About 389,000 Pennsylvanians had bought the individual ACA plans and were paying their monthly premiums as of April, according to Centers for Medicare and Medicaid Services data. Most people with the plans don't pay the full percentage increase each year, since federal subsidies adjust their premiums according to their income.

“The majority of consumers will be shielded from this increase and any increase,” state Insurance Commissioner Jessica Altman told reporters Tuesday.

The rate increases don't affect people who get their insurance through an employer.

The average monthly premium for a 27-year-old living in Pittsburgh in 2018 was $293 per month before any adjustments from subsidies, according to a federal Department of Health and Human Services report. Premiums are higher for older people and those who smoke, and prices vary by region.

About 80 percent of Pennsylvanians receive the subsidies, which are available to people who make up to 400 percent of the federal poverty level — about $48,000 for an individual or $98,000 for a family of four.

The statewide average increase of 4.9 percent could include big variations in rate changes by region and by plan around the state.
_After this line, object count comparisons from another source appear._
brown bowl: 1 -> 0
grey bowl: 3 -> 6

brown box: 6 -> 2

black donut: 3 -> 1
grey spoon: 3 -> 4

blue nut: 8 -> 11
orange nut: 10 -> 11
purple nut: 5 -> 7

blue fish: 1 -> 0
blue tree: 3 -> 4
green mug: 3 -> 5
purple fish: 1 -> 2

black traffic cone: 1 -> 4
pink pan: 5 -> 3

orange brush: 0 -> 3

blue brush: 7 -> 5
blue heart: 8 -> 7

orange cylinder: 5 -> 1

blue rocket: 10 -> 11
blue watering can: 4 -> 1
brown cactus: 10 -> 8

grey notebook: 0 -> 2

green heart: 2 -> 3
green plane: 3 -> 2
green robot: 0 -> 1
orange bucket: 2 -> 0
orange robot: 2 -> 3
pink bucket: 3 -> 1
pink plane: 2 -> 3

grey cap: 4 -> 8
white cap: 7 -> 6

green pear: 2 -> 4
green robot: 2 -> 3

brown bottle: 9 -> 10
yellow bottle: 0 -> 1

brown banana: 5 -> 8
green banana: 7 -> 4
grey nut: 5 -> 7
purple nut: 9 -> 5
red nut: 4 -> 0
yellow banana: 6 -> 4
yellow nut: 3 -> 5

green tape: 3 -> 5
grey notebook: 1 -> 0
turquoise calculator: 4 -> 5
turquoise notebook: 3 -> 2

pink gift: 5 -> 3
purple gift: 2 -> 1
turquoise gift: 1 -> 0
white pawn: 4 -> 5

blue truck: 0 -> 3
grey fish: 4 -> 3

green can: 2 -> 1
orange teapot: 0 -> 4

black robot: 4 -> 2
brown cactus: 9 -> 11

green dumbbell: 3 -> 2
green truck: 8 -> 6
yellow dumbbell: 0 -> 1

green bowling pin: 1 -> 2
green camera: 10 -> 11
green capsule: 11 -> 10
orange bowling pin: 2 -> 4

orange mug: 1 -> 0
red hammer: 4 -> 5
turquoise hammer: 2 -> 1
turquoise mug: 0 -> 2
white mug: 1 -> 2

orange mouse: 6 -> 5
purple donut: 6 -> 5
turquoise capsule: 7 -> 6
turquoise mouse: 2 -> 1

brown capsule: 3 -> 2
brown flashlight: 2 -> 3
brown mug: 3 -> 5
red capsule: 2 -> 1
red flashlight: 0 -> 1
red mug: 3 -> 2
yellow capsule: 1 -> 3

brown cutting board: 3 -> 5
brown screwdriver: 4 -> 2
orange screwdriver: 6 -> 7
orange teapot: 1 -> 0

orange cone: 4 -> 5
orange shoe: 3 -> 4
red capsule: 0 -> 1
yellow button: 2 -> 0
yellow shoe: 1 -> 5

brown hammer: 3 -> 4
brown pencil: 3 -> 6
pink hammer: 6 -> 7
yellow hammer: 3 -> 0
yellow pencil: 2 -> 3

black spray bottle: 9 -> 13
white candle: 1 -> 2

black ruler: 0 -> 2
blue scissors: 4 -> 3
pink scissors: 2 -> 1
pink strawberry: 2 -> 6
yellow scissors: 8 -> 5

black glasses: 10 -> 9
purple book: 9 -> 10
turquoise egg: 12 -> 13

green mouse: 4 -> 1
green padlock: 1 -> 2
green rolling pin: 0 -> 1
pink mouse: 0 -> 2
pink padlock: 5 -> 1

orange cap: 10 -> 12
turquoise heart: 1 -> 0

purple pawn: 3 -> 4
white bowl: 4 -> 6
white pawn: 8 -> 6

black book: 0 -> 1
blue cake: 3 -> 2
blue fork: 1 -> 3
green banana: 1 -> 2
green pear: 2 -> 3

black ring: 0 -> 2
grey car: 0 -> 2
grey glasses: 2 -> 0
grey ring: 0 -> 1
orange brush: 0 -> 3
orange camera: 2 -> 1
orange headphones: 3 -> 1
Insurers filed proposed rates on May 21. The Insurance Department isn't going to release region- or plan-specific rates until July 21 since insurers can adjust the requests before then based on input from the federal government.

Under federal law, the department reviews rate increases and can approve or deny the requests.

Altman said no insurers are leaving the Pennsylvania market next year. She declined to say whether any new insurers will be selling plans around the state. Only Highmark and UPMC Health Plan sold plans on the market in Southwestern Pennsylvania last year. Both insurers declined to share their proposed rate changes Tuesday.

The Congressional Budget Office has estimated premiums will rise an average of 15 percent around the country in 2019, attributing 10 percent of the increase to the elimination of the requirement that everyone have insurance. Altman declined to estimate the impact of the change on Pennsylvania rates.

The GOP included language eliminating the requirement in the tax overhaul. Insurers have said the repeal will require price increases in the ACA's individual insurance marketplace because more young, healthy people will likely choose to go without insurance, leaving older, sicker people with higher medical bills in the “pool” of those paying for insurance.

Pennsylvania's uninsured rate of 5.6 percent is the lowest recorded in the state, according to the Insurance Department.